Now I’m at page 499, and I’ve decided I’m going to put it down for a while, and to be perfectly frank I can’t imagine when I’ll ever be motivated to pick it back up again.
I’m only halfway through the damn book! It’s a monster. It’s got almost a hundred pages of footnotes. Some of the footnotes actually have their own footnotes.
This is a huge (some might say epic) tour de farce concerning competitive tennis, avant-garde filmmaking, radical Canadian separatism, substance abuse and twelve-step recovery programs.
It’s written in a post-modern style which apparently turns some people on, but which I find indicative of an utter contempt for the reader. He likes to use the word “like” a lot. He likes to start sentences with strings of conjunctions. And but so what really bugs me are the parts that seem like purposefully convoluted, almost aggressively so. Consider this gem from page 228:
Joelle’s never seen the completed assembly of what she’d appeared in, or seen anyone who’s seen it, and doubts that any sum of scenes as pathologic as he’d stuck that long quartzy auto-wobbling lens on the camera and filmed her for could have been as entertaining as he’d said the thing he’d always wanted to make had broken his heart by ending up.
It hurt me to type that.
Which is not to say it’s all dreck. Certain passages I’ve found very rewarding, such as the diagnosis of medical mannerisms, a speculative future history of video telephony, an account of the great tongue-scraper craze, a debunking of some myths surrounding fame, and so on. Probably the most consistently interesting thread has been the exploration of what recovery programs like AA feel like from the inside.
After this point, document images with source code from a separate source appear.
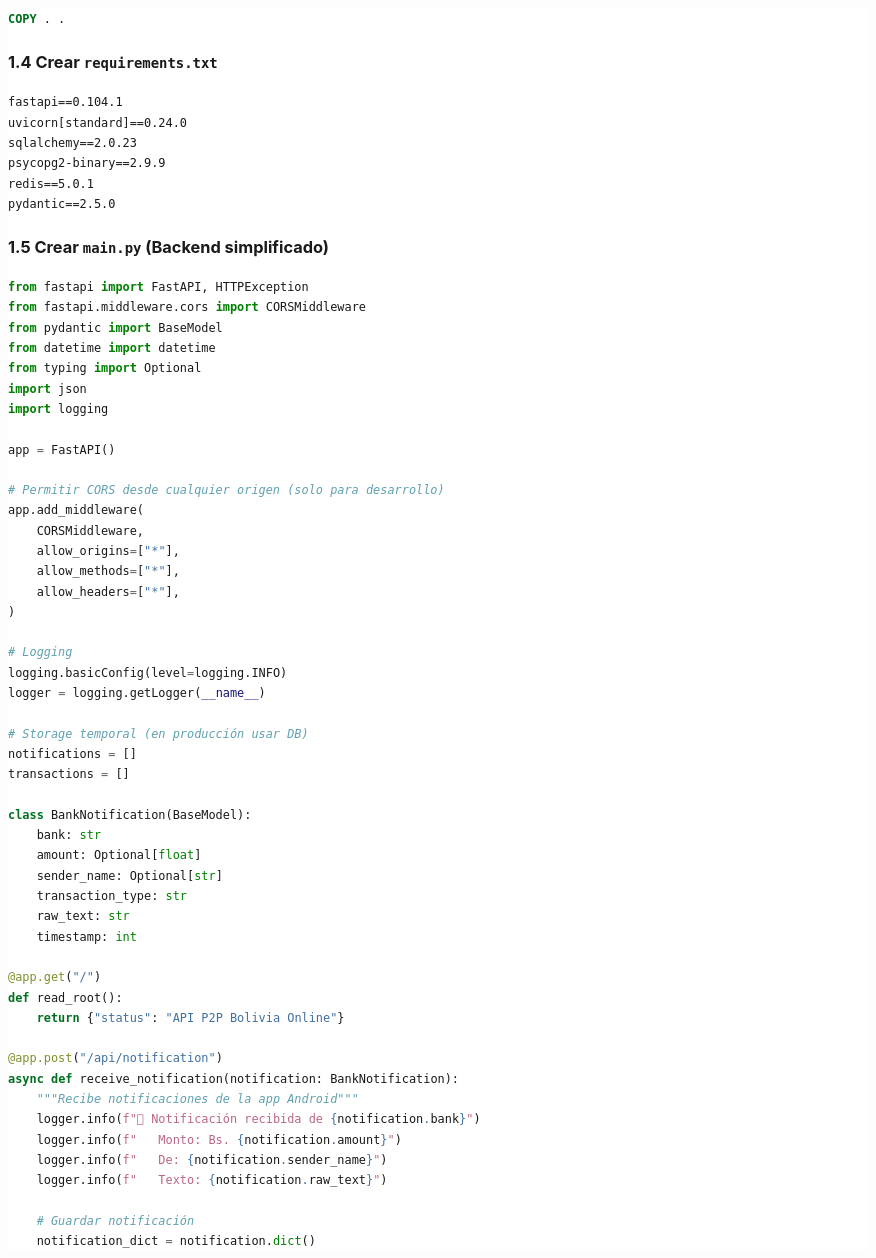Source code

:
```dockerfile
COPY . .
```

### 1.4 Crear `requirements.txt`
```txt
fastapi==0.104.1
uvicorn[standard]==0.24.0
sqlalchemy==2.0.23
psycopg2-binary==2.9.9
redis==5.0.1
pydantic==2.5.0
```

### 1.5 Crear `main.py` (Backend simplificado)
```python
from fastapi import FastAPI, HTTPException
from fastapi.middleware.cors import CORSMiddleware
from pydantic import BaseModel
from datetime import datetime
from typing import Optional
import json
import logging

app = FastAPI()

# Permitir CORS desde cualquier origen (solo para desarrollo)
app.add_middleware(
    CORSMiddleware,
    allow_origins=["*"],
    allow_methods=["*"],
    allow_headers=["*"],
)

# Logging
logging.basicConfig(level=logging.INFO)
logger = logging.getLogger(__name__)

# Storage temporal (en producción usar DB)
notifications = []
transactions = []

class BankNotification(BaseModel):
    bank: str
    amount: Optional[float]
    sender_name: Optional[str]
    transaction_type: str
    raw_text: str
    timestamp: int

@app.get("/")
def read_root():
    return {"status": "API P2P Bolivia Online"}

@app.post("/api/notification")
async def receive_notification(notification: BankNotification):
    """Recibe notificaciones de la app Android"""
    logger.info(f"📱 Notificación recibida de {notification.bank}")
    logger.info(f"   Monto: Bs. {notification.amount}")
    logger.info(f"   De: {notification.sender_name}")
    logger.info(f"   Texto: {notification.raw_text}")
    
    # Guardar notificación
    notification_dict = notification.dict()
```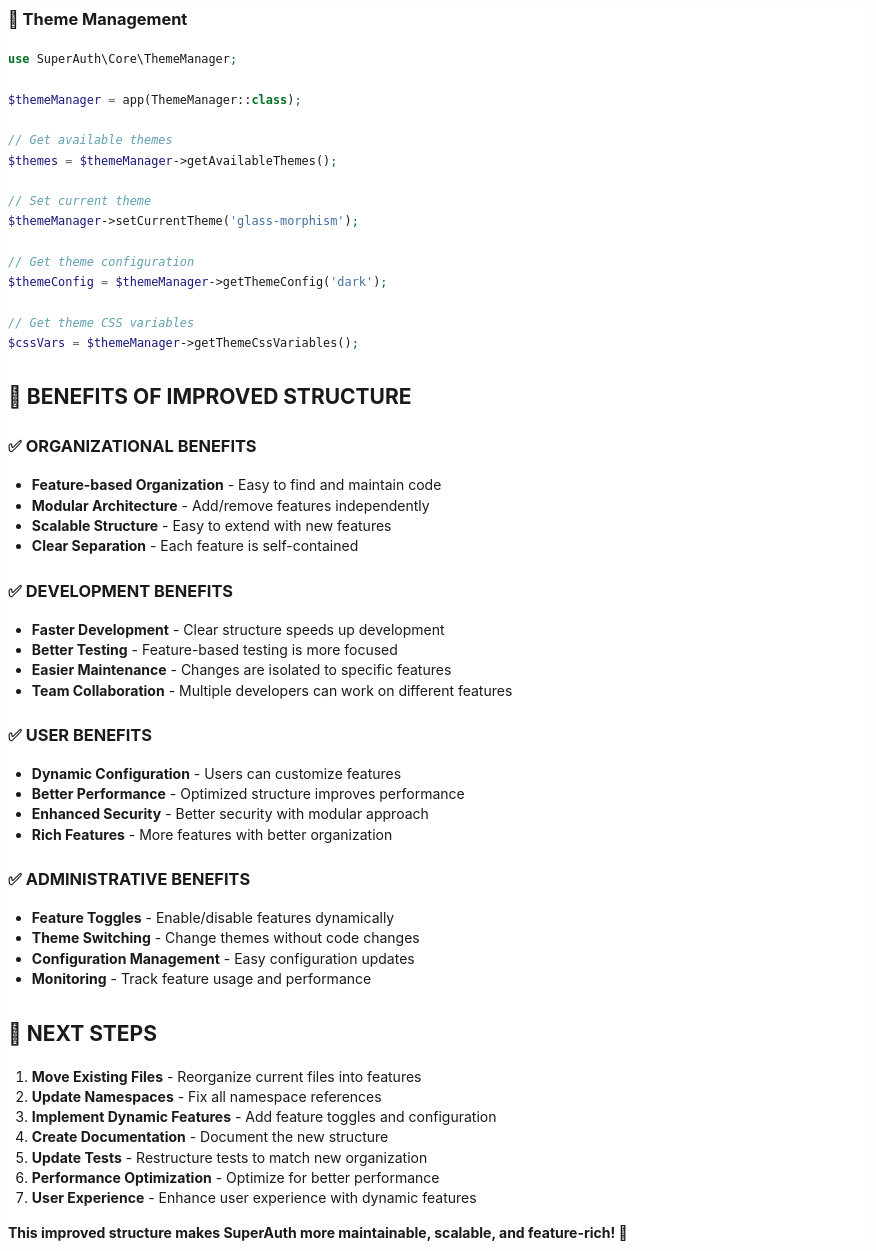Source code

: ### **🎨 Theme Management**
```php
use SuperAuth\Core\ThemeManager;

$themeManager = app(ThemeManager::class);

// Get available themes
$themes = $themeManager->getAvailableThemes();

// Set current theme
$themeManager->setCurrentTheme('glass-morphism');

// Get theme configuration
$themeConfig = $themeManager->getThemeConfig('dark');

// Get theme CSS variables
$cssVars = $themeManager->getThemeCssVariables();
```

## 🎯 **BENEFITS OF IMPROVED STRUCTURE**

### **✅ ORGANIZATIONAL BENEFITS**
- **Feature-based Organization** - Easy to find and maintain code
- **Modular Architecture** - Add/remove features independently
- **Scalable Structure** - Easy to extend with new features
- **Clear Separation** - Each feature is self-contained

### **✅ DEVELOPMENT BENEFITS**
- **Faster Development** - Clear structure speeds up development
- **Better Testing** - Feature-based testing is more focused
- **Easier Maintenance** - Changes are isolated to specific features
- **Team Collaboration** - Multiple developers can work on different features

### **✅ USER BENEFITS**
- **Dynamic Configuration** - Users can customize features
- **Better Performance** - Optimized structure improves performance
- **Enhanced Security** - Better security with modular approach
- **Rich Features** - More features with better organization

### **✅ ADMINISTRATIVE BENEFITS**
- **Feature Toggles** - Enable/disable features dynamically
- **Theme Switching** - Change themes without code changes
- **Configuration Management** - Easy configuration updates
- **Monitoring** - Track feature usage and performance

## 🎯 **NEXT STEPS**

1. **Move Existing Files** - Reorganize current files into features
2. **Update Namespaces** - Fix all namespace references
3. **Implement Dynamic Features** - Add feature toggles and configuration
4. **Create Documentation** - Document the new structure
5. **Update Tests** - Restructure tests to match new organization
6. **Performance Optimization** - Optimize for better performance
7. **User Experience** - Enhance user experience with dynamic features

**This improved structure makes SuperAuth more maintainable, scalable, and feature-rich! 🚀**

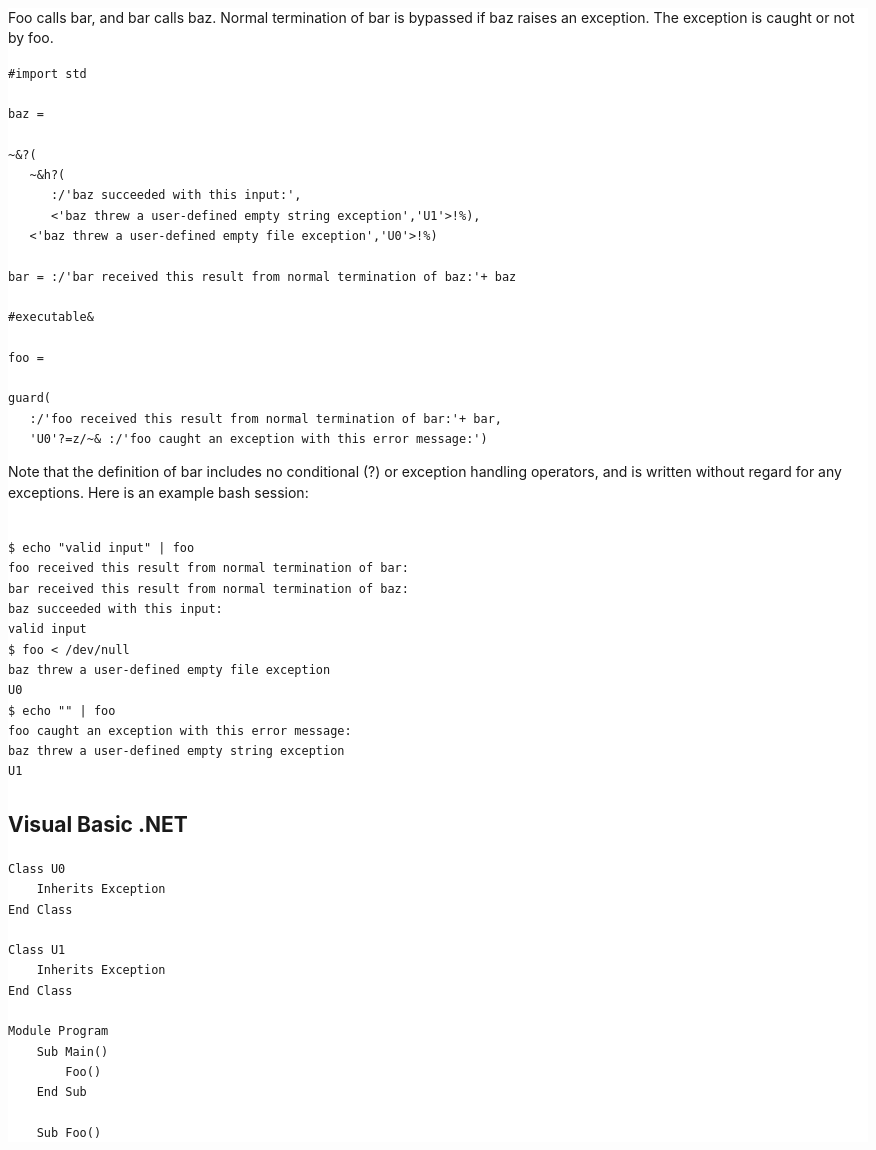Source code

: Foo calls bar, and bar calls baz. Normal termination of bar is bypassed 
if baz raises an exception. 
The exception is caught or not by foo.

```Ursala
#import std

baz = 

~&?(
   ~&h?(
      :/'baz succeeded with this input:',
      <'baz threw a user-defined empty string exception','U1'>!%),
   <'baz threw a user-defined empty file exception','U0'>!%)

bar = :/'bar received this result from normal termination of baz:'+ baz

#executable&

foo = 

guard(
   :/'foo received this result from normal termination of bar:'+ bar,
   'U0'?=z/~& :/'foo caught an exception with this error message:')
```

Note that the definition of bar includes no conditional (?) or exception
handling operators, and is written without regard for any exceptions.
Here is an example bash session:

```txt

$ echo "valid input" | foo
foo received this result from normal termination of bar:
bar received this result from normal termination of baz:
baz succeeded with this input:
valid input
$ foo < /dev/null
baz threw a user-defined empty file exception
U0
$ echo "" | foo
foo caught an exception with this error message:
baz threw a user-defined empty string exception
U1
```



## Visual Basic .NET



```vbnet
Class U0
    Inherits Exception
End Class

Class U1
    Inherits Exception
End Class

Module Program
    Sub Main()
        Foo()
    End Sub

    Sub Foo()
```
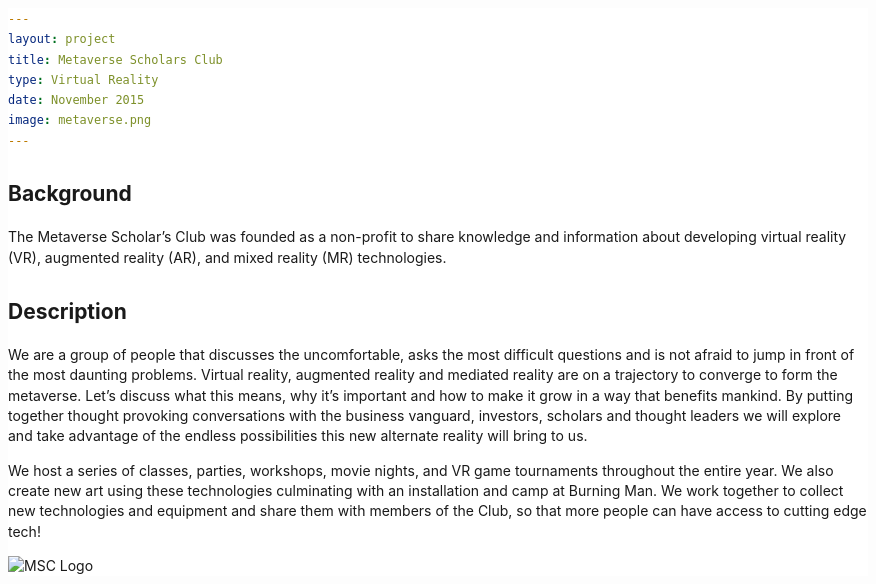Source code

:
 ```yaml
---
layout: project
title: Metaverse Scholars Club
type: Virtual Reality
date: November 2015
image: metaverse.png
---
```


## Background
The Metaverse Scholar’s Club was founded as a non-profit to share knowledge and information about developing virtual reality (VR), augmented reality (AR), and mixed reality (MR) technologies.

## Description
We are a group of people that discusses the uncomfortable, asks the most difficult questions and is not afraid to jump in front of the most daunting problems. Virtual reality, augmented reality and mediated reality are on a trajectory to converge to form the metaverse. Let’s discuss what this means, why it’s important and how to make it grow in a way that benefits mankind. By putting together thought provoking conversations with the business vanguard, investors, scholars and thought leaders we will explore and take advantage of the endless possibilities this new alternate reality will bring to us.

We host a series of classes, parties, workshops, movie nights, and VR game tournaments throughout the entire year. We also create new art using these technologies culminating with an installation and camp at Burning Man. We work together to collect new technologies and equipment and share them with members of the Club, so that more people can have access to cutting edge tech!


<img style='height: 100%; width: 100%; object-fit: contain' src="metaverse_wallpaper.png" alt="MSC Logo">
But it’s not enough. I found myself staring down yet another five-page paragraph, and I realized I just can’t take it anymore. I don’t care about the characters or situations depicted in the book, and I’ve got a stack of other things to read that all look ten times more interesting.
I hate giving up on a book halfway through, but I can’t see spending another three months on this.
(I usually render a verdict on books I write about here, but I don’t feel it’s fair to do that for a book I haven’t finished. If you’re at all intrigued, and you’re in New Orleans, you can get your own copy at Octavia Books.)
Update: On September 12, 2008, David Foster Wallace killed himself. I hope it wasn’t because of the disparaging comments made here.